« Le Mali s’est retrouvé au fond de l’abîme et comment et à quel prix ce vieux pays peut-il se relever? Nous avons le devoir de conjuguer nos efforts, de créer les synergies nécessaires, de nous unir autour de cette grave question. C’est à cette question que nous pourrons apporter une contribution efficace à la résolution de la crise qui nous a fait perdre plus de 2/3 du territoire ». C’est par ce cri de cœur que le président du Parena, Tiebilé Dramé, a donné le ton de la journée d’échanges sur la situation au nord du Mali, le 17 mai 2012.

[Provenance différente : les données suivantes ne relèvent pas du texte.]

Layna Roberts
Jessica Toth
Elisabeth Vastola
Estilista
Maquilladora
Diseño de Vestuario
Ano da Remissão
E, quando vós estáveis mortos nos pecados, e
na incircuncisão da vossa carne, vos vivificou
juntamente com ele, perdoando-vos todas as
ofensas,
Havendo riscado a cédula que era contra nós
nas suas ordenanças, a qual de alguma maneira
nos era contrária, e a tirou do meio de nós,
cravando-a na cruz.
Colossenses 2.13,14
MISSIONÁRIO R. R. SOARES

Cette journée qui se tient dans un contexte d’impasse politique et institutionnelle particulièrement grave pour notre pays a regroupé, en plus du bureau national du Parena, les élus locaux et nationaux, les organismes et institutions internationaux, les représentations diplomatiques accréditées au Mali, ainsi que les collectifs et associations des ressortissants des régions nord du Mali
Rappelons que depuis le 17 janvier 2012 a débuté la cinquième révolte armée menée par des bandits contre le pouvoir central au nom de la rébellion touareg et plus précisément du Mnla. Cette énième rébellion a mis à nu les faiblesses criardes de notre armée et de l’Etat. Elle est la suite logique des révoltes armées de 1917 contre l’Etat colonial français, de 1960 puis 1990 et enfin 2006 contre le pouvoir central de Bamako.

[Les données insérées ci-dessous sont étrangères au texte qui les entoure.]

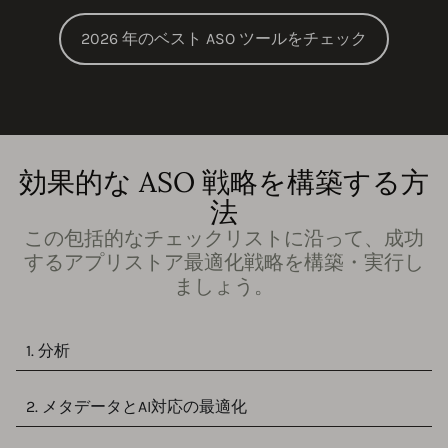
2026 年のベスト ASO ツールをチェック
効果的な ASO 戦略を構築する方
法
この包括的なチェックリストに沿って、成功
するアプリストア最適化戦略を構築・実行し
ましょう。
1. 分析
2. メタデータとAI対応の最適化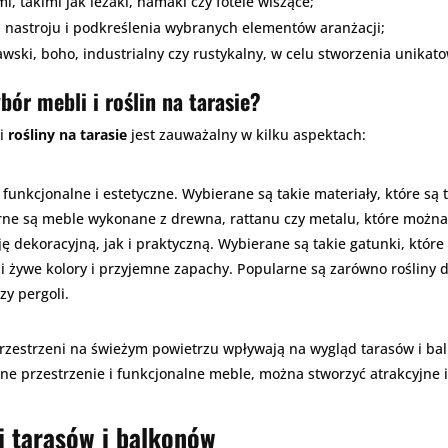
, takimi jak leżaki, hamaki czy fotele wiszące;
nastroju i podkreślenia wybranych elementów aranżacji;
wski, boho, industrialny czy rustykalny, w celu stworzenia unikato
ór mebli i roślin na tarasie?
i
rośliny na tarasie
jest zauważalny w kilku aspektach:
j funkcjonalne i estetyczne. Wybierane są takie materiały, które s
rne są meble wykonane z drewna, rattanu czy metalu, które można 
ę dekoracyjną, jak i praktyczną. Wybierane są takie gatunki, któr
 żywe kolory i przyjemne zapachy. Popularne są zarówno rośliny d
zy pergoli.
rzestrzeni na świeżym powietrzu wpływają na wygląd tarasów i bal
lone przestrzenie i funkcjonalne meble, można stworzyć atrakcyjne
i tarasów i balkonów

Le président du Parena, Tiebilé Dramé, a insisté sur la nécessité de la tenue d’une telle rencontre. Selon lui, elle participe de la volonté de trouver des solutions adéquates aux problèmes du pays. «La révolte de la jeunesse malienne des régions occupées doit être relayée et amplifiée dans chaque quartier, dans chaque village du pays. La question du Nord n’est pas une question du Nord, c’est la question de tout le pays, c’est la question du Mali» a-t-il martelé.
Au cours de cette journée d’échange, trois panélistes ont édifié les participants à travers trois thèmes. Le premier conférencier, l’inspecteur général de police Mamadou Diagouraga, a expliqué le processus de négociation des différents accords entre Bamako et les différents mouvements rebelles, de 1991 à 2006, à travers le thème «Analyse critique de l’accord de Tamanrasset (janvier 1991), du Pacte National (avril 1992) et de l’accord d’Alger (juillet 2006) ».
Parlant des revendications du Mnla et d’Ansar Eddine, Zeidane Ag Sidalamine a invité les mouvements au dialogue et à plus de retenue. Le conférencier a souligné les efforts de l’Etat dans la mise en œuvre du processus de décentralisation. Selon lui, l’engagement de l’Etat pour le développement des régions Nord du Mali s’est traduit par le vaste programme appelé Pspsdn. Malgré ces efforts, il a invité l’Etat à multiplier les stratégies pour le développement de ces différentes zones.
Le troisième conférencier, Zeïni Moulaye, expert en questions sécuritaires et paix, a expliqué la nécessité du soutien de la Communauté internationale pour une sortie de crise définitive. Selon lui, l’Etat malien ne peut à lui seul résoudre cette crise qui dépasse largement ses frontières avec l’amplification du terrorisme international.
Abondant dans le même sens, le représentant de l’Union Européenne au Mali, Richard Zink a invité les uns et les autres à faire preuve de sagesse et de tolérance pour la cause de la nation malienne. Selon lui, le Nord a toujours été une priorité pour la coopération européenne. «Nous souhaitons un Mali uni et prospère. Nous sommes confiants en la capacité du Mali à résoudre la crise du Nord et nous sommes persuadés que les partenaires (Cédéao, les Nations unies, l’Union africaine, les pays du champ et les autres partenaires techniques et financiers), tous comme nous-mêmes, sont prêts à appuyer les efforts du Mali» a-t-il conclu.
Le collectif des maires du Nord a estimé qu’il est illusoire de vouloir négocier avec les groupes armés. Sadou Diallo, maire de Gao, a rétorqué l’idée selon laquelle l’armée ne disposerait pas de moyens logistiques pour les bouter hors du territoire. Les fils du Nord n’ont pas manqué l’opportunité de se faire entendre et apporter leur modeste contribution dans la recherche de la paix, la stabilité et le développement durable. Mohamed Ag Erlaf, coordinateur du Pspsdn et Zeidane Ag Sidalamine, ont émis les vœux ardents d’un retour sans condition à la paix et de chercher une issue favorable à ce conflit qui perdure. « Vraiment, nous avons soif de la paix. La paix rien que la paix. Nous sommes fatigués de cette guerre fratricide avec des conséquences énormes sur le développement des régions nord du Mali» ont-ils déclaré.